NEW DELHI: BJP president Amit Shah is set to lift the Gujarat suspense today afternoon when he announces the name of the person who would succeed Anandiben Patel as the state's next chief minister.


Shah, who has been authorised by Prime Minister Narendra Modi to preside over the exercise of nominating the chief minister, will make the announcement at 4pm at "Kamalam", the party's headquarters in Gandhinagar, state unit chief Vijay R. Rupani said on Thursday.

Rupani met the media this evening after Shah held a meeting with him and other senior state leaders including Nitin Patel who, party sources in Gandhinagar said, had emerged as the front-runner, unless there was a last-minute surprise.

Patel, a veteran legislator and senior minister, was by Rupani's side when he spoke to journalists. Asked later about his prospective elevation, he said: "The party's central leadership will decide who will be the CM."

Informed sources claimed he has begun accepting congratulatory messages and telling MLAs and BJP office-bearers he would function in a "spirit of consensus" and make himself accessible to them.

Patel apparently emerged as a "consensus" candidate for two reasons: Anandiben, who reportedly shared with her media confidants her "bitterness" over the circumstances in which she had to demit office, made it clear to the Prime Minister that neither Shah nor his "surrogate" Rupani would be acceptable to her.

"If, despite her objections, for some reason Shah is chosen as the CM, it means Modi no longer listens to Anandiben," said a Shah loyalist in Gujarat.

A source in Delhi close to Shah said: "I cannot divulge the name but Amitbhai is not going as the CM. This is final."

Secondly, the Patels, who form the BJP's political spine and have been upset with the party over the crackdown on the Patidar (Patel) agitation for reservation, had to be "mollified".
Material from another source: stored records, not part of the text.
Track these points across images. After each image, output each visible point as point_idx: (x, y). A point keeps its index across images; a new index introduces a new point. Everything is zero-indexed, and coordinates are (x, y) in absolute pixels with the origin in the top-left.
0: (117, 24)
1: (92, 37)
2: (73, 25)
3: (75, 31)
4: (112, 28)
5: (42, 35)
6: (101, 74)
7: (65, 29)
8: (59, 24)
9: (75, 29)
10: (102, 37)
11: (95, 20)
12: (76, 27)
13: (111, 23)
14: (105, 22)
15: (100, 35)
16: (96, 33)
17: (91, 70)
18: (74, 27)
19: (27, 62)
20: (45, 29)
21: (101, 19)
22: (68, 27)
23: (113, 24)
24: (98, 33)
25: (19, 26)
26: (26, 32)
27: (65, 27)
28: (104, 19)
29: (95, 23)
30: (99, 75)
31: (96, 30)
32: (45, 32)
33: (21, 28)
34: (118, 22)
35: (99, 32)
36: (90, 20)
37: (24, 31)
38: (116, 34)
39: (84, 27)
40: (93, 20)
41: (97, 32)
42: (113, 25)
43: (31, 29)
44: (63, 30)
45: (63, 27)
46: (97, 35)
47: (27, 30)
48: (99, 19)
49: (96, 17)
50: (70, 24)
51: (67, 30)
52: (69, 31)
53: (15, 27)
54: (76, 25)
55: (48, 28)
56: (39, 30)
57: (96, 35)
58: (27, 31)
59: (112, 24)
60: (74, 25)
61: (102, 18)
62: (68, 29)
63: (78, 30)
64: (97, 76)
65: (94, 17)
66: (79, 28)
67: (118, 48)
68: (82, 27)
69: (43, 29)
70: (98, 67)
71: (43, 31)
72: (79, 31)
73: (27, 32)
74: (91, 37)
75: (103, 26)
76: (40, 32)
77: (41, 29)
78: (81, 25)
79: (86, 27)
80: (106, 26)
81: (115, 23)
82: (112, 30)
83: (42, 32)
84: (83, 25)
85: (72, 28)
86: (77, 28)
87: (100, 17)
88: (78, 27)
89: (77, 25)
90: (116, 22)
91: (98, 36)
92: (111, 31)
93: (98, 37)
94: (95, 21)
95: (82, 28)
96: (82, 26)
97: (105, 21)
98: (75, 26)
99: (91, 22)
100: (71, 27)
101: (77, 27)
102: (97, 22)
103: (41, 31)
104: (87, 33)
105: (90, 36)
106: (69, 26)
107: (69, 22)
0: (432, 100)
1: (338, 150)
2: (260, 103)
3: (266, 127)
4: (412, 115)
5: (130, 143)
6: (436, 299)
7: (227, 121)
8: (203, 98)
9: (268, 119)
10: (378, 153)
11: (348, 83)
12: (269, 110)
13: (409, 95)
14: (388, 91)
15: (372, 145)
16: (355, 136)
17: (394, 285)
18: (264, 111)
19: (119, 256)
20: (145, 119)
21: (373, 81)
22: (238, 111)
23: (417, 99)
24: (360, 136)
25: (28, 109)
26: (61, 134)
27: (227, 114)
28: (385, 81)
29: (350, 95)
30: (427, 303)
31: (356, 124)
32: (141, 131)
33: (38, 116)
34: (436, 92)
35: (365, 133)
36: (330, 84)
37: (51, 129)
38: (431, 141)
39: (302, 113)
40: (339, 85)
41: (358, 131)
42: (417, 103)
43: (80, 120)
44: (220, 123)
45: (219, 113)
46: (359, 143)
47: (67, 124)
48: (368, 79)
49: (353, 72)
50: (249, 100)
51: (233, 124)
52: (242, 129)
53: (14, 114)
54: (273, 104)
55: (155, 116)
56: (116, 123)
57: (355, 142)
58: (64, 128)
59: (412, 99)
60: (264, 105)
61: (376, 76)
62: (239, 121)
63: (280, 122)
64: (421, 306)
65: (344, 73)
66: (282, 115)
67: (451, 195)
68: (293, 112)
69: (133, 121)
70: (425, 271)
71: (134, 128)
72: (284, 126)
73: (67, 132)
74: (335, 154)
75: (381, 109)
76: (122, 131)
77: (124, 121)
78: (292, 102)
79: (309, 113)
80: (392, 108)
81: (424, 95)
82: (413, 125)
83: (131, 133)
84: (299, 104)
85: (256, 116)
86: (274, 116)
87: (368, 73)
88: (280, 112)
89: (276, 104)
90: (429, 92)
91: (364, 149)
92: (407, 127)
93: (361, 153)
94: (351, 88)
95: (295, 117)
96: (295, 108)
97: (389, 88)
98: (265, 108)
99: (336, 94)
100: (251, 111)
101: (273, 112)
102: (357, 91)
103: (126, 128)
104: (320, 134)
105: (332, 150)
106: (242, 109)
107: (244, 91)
"I don't know if bringing in Nitin Patel is the best way of placating them but the BJP has no other option," a source said.

The name of another minister, Saurabh Patel, the finance, energy and petrochemicals minister and a Modi favourite, had also cropped up briefly as Anandiben's successor. But he reportedly ruled himself out.

Shah arrived in Ahmedabad this morning and promptly held a meeting with Rupani, Nitin Patel and the others. "Taking everybody's inputs was necessary because the Gujarat BJP is faction-ridden and every MLA holds a strong opinion on everything," said the source close to Shah.

He was welcomed at the airport with a slogan that the Gujarat BJP had coined for Modi: "Dekhi, dekho kaun aaya, Gujarat ka sher aaya (look, look who's come, Gujarat's lion has come)."

In the past too, leadership changes in the BJP have had a messy prelude and, sometimes, an unhappy ending.

Shah has directed all party legislators to show up at the BJP headquarters at noon today for a last session before announcing the name of the next chief minister.

Central minister Nitin Gadkari and BJP general secretary Saroj Pandey will be around as special observers to see the process through.